■ **TESTO DI PARTENZA**:
= = = = =
Come settore primario, l'agricoltura è stata da sempre guidata da previsioni, sapere tramandato e conoscenze empiriche. Ed è così ancora nella maggior parte dei casi. Ma il livello spinto di innovazione tecnologica sta per travolgere (nel senso buono del termine) anche tale settore. Uno dei motivi è quello dei cambiamenti climatici: l'alta imprevedibilità delle condizioni meteorologiche, aggiunta all'aumentata frequenza degli eventi calamitosi, deve far virare le buone pratiche di una volta verso metodi più sistematici e strumentali. Anche perché una ricerca di pochi mesi fa dell'Università di Harvard ha dimostrato che gli eccessivi livelli di CO2 riducono notevolmente la quantità di proteine nelle colture di base, compresi grano e riso, innalzando il rischio di sviluppare maggior carenza di proteine ​​nelle persone.

Da alcuni anni si sente parlare di agricoltura di precisione, come quella strategia gestionale che si avvale di strumentazioni innovative per la esecuzione di interventi agronomici, tenendo conto delle effettive esigenze colturali e delle caratteristiche biochimiche e fisiche del suolo. Detto così sembra un compito improbo, ma deve essere pensato come una cura più puntuale di tutte le fasi che portano al raccolto. Circa gli strumenti, esistono alcuni sensori sul trattore che possono rivelare la condizione dei campi, oppure i droni, molto quotati per lo scopo, per mostrare le aree meno in salute delle parcelle e focalizzare l'intervento proprio su quelle. Ma ora sta uscendo uno strumento in più per i coltivatori, uno scanner palmare per determinare immediatamente i contenuti nutrizionali del raccolto.

Il dispositivo, chiamato GrainSense, dal nome della società finlandese che lo sta sviluppando, analizza grano, avena, segale e orzo scansionando un campione con varie frequenze di luce vicino agli infrarossi. La quantità di ogni tipo di luce assorbita consente di individuare con precisione i livelli di proteine, umidità, olio e carboidrati contenuti nel campione rappresentativo di quel punto dell'appezzamento. Uno strumento che potrebbe rivelarsi fondamentale per mitigare gli effetti del cambiamento climatico sulla qualità del cibo.  Questa tecnica è stata utilizzata per decenni in laboratorio, ma questa è la prima volta che viene reso disponibile immediatamente su un dispositivo palmare. E poi i tempi dei laboratori sono di giorni o addirittura settimane, con analisi su circa mezzo chilo di cereale. Così nel frattempo le condizioni del raccolto stanno già mutando. Al contrario, GrainSense richiede poche decine di chicchi per rivelare la loro composizione in alcuni secondi. Queste informazioni, insieme alle coordinate GPS del punto in cui sono state effettuate le misurazioni, sono collegate ad un'applicazione mobile.
= = = = =
■ **MATERIALE FORNITO**:
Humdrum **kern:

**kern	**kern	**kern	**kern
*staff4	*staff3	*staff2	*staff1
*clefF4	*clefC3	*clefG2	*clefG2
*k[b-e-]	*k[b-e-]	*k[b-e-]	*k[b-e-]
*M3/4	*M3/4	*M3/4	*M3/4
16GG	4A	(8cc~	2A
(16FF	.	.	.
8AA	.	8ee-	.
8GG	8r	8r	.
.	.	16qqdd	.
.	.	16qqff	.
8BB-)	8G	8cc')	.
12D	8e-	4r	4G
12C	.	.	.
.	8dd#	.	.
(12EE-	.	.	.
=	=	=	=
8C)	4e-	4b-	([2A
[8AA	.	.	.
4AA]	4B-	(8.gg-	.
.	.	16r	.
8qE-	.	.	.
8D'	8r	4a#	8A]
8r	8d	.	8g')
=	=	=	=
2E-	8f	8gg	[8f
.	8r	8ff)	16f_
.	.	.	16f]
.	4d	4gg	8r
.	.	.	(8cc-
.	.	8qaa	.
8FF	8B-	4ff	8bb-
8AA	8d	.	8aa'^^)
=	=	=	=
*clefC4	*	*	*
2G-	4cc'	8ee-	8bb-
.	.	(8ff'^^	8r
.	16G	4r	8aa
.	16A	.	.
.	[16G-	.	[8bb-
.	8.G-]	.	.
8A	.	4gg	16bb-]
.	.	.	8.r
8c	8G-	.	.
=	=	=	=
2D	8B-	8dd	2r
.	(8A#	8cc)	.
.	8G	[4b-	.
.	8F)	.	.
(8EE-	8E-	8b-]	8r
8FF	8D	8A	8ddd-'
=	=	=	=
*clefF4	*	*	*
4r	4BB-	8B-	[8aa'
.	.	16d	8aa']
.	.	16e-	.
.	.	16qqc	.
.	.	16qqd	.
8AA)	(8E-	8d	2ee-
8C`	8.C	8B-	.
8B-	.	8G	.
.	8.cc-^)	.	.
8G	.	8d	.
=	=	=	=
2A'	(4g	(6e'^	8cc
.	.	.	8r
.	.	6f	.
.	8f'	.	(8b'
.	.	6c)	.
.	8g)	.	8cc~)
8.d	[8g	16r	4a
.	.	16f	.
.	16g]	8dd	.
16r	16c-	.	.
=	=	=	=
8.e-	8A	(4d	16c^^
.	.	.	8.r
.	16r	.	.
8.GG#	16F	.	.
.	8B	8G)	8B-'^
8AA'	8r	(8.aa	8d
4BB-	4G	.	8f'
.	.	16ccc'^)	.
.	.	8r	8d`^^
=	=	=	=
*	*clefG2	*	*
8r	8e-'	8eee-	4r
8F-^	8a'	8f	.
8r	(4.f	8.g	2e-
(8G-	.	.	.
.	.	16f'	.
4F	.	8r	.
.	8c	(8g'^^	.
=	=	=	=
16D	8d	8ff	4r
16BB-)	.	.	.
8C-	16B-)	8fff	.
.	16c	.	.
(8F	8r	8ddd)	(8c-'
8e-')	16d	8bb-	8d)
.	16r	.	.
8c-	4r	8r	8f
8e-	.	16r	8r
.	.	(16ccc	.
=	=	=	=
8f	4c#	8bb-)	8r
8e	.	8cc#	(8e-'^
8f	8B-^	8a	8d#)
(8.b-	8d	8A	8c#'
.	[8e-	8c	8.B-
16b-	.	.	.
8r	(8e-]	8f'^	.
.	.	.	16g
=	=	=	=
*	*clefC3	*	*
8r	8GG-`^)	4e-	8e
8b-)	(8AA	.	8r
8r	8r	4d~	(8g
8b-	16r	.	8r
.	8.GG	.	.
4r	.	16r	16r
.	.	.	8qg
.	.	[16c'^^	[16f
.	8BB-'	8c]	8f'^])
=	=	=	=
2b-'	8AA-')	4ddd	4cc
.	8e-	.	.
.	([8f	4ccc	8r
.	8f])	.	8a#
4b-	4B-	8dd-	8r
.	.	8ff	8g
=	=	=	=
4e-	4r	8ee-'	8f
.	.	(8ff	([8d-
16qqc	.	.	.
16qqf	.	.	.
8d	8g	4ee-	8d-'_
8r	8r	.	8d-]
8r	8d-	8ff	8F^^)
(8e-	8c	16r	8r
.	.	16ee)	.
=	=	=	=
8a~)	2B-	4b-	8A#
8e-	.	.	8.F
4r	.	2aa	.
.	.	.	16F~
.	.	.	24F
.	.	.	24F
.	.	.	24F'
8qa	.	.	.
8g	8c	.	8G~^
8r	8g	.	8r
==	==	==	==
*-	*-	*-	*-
= = = = =
■ **CONSEGNA A**:
Nel testo sull'agricoltura di precisione, quali cereali analizza il dispositivo GrainSense?
■ **CONSEGNA B**:
Prosegui il testo sull'agricoltura di precisione dopo l'ultima frase riportata.

■ **RISPOSTA SCRITTA A**:
Grano, avena, segale e orzo.

■ **RISPOSTA SCRITTA B**:
I risultati in tempo reale indicano agli agricoltori se devono aggiungere fertilizzanti o ridurre i livelli di umidità quando i raccolti crescono. Ne beneficia sia il terreno, senza una carica aggiunta eccessiva, ed anche il coltivatore che risparmia tempo e denaro. L'applicazione può quindi essere utilizzata per valutare l'impatto delle condizioni ambientali e la qualità del suolo, in funzione del raccolto, anno per anno. Ma la tecnologia potrebbe essere adattata per valutare il contenuto proteico di qualsiasi materiale organico, compresa la carne. Ciò significa che si apre la porta anche ad altri dispositivi consumer, al fine di scoprire, un giorno, cosa c'è nel cibo che acquistiamo e portiamo sulla nostra tavola. Tant'è vero che qualcuno si sta muovendo per miniaturizzare sensori più piccoli, magari con funzionalità ridotte, da collegare ad uno smartphone.

La ricerca e l'innovazione sono elementi essenziali per l'agricoltura nell'era dello sviluppo sostenibile: preservare gli ecosistemi e produrre cibo sufficiente e sano per tutti. A confronto con altre potenze mondiali tutta l'Europa (Italia compresa) è in ritardo in questo campo, posizionandosi dopo Cina, Usa, Giappone e Corea del Sud. Una situazione che trova origine in un progressivo disallineamento tra i laboratori e i campi, tra la ricerca teorica e le esigenze concrete delle imprese e dei consumatori. Ma la sostenibilità passa anche dai piccoli passi: ben vengano dunque significative tecnologie come quella di GrainSense, per dare strumenti diretti agli operatori della terra, ai quali viene chiesto di accrescere la propria sensibilità sul tema, mettendo talvolta in discussione tradizioni secolari.